Day 15 Trigodina

Saturday 1st October and today's route follows rolling hills with oak. The oaks here are small at six metres tall; I expect this is so they can sustain themselves over the summer. Winters must get cold and damp judging by the moss and lichen on the trees.
This is a truffle region as I may have mentioned and dogs as well as pigs may be used to sniff them out.
It being a Saturday there are working parties out maintaining the path. My initial thought is that the path didn't need any maintenance; but of course that's because of the working parties.

Walking 475 miles solo you get to learn things about yourself. You are forced sometimes to understand your limits and limitations. I learnt this morning that downing 200g of haribo sweets in one sitting is probably 50g to much. Yes, I know, profound. 

I was lucky in stocking up on food last night (fig rolls and bananas) as it was a four hour walk to Cahors with no food stops along the way which may explain why one house in the middle of nowhere had a sign welcoming people in for water.

Today's highlight was the town of Cahors on the river Lot. Looking down it appears new but then you see the old town nestled to the west with its ancient cathedral. The river and cliffs bound the town on the west so expansion is to the east where the U-shaped course of the river now blocks that expansion. I cross the bridge into Cahors which is named after Loiuse Phillipe, France's last king from 1830 to 1848 who came to power following an uprising and forced to abdicate after another uprising. There is a pilgrim welcome booth on the bridge where I am given a coffee and a stamp in my pilgrim passport. Note the earlier red one top left where they provided the option of normal or "rock n roll".

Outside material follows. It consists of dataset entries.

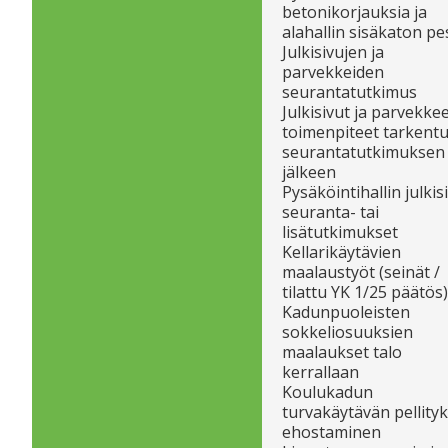
betonikorjauksia ja
alahallin sisäkaton pe
Julkisivujen ja
parvekkeiden
seurantatutkimus
Julkisivut ja parvekkee
toimenpiteet tarkent
seurantatutkimuksen
jälkeen
Pysäköintihallin julkis
seuranta- tai
lisätutkimukset
Kellarikäytävien
maalaustyöt (seinät /
tilattu YK 1/25 päätös)
Kadunpuoleisten
sokkeliosuuksien
maalaukset talo
kerrallaan
Koulukadun
turvakäytävän pellity
ehostaminen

Cahors cathedral is worth the trip and as I sit over a double espresso contemplating the next 13km I see someone sat outside smoking a pipe; he is about 25 years old and in this day of vaping it is unusual. Hidden in there was my second learning point. Today's walk spans parts 1 and 2 of my guide which is in two books. My last gite was 3km off the main route and I didn't get the maths rights. So, "do the maths!" as I very nearly found my walking limit.

I knew it was a category red climb out of Cahors and my third lesson today was what category red meant. 
My final lesson came when I finally asked someone what those circular stone shelters were for. His answer was simple. "For shelter". Sometimes the answer is just staring you in the face.

Frankly it's a bit of a slog to my gite, Trigodina, as I had mis-calculated the distance and it is 32km and not 26km so that is 8 hours of walking over a 9 hour period. I do spot some ancient machinery by the wayside and its unusual to see one so complete outside a museum.

When I arrive Gite d'étape Trigodina there is no-one there until I find someone round the back chopping wood. They say they are closed but a place down the road may have space. It is now already 17:30 so I find some space and sit down to think clearly. Thrusting my email confirmation at them will nit be productive so I make two calls to each of the two numbers I have for the place down the road but no answer. I am in the middle of nowhere and on my longest day, it's a Saturday, and I am without a bed. It is a two hour walk to go on to the next town where I might find something. 

Sometimes you just have to backtrack and there was that farmers greenhouse 1km back. At other times you buy yourself out of trouble. I use both of these tactics in moderation and after making a booking I walk back 3. 2km to a Chambres d'Hotes. It is smart and I'll be able to do some laundry.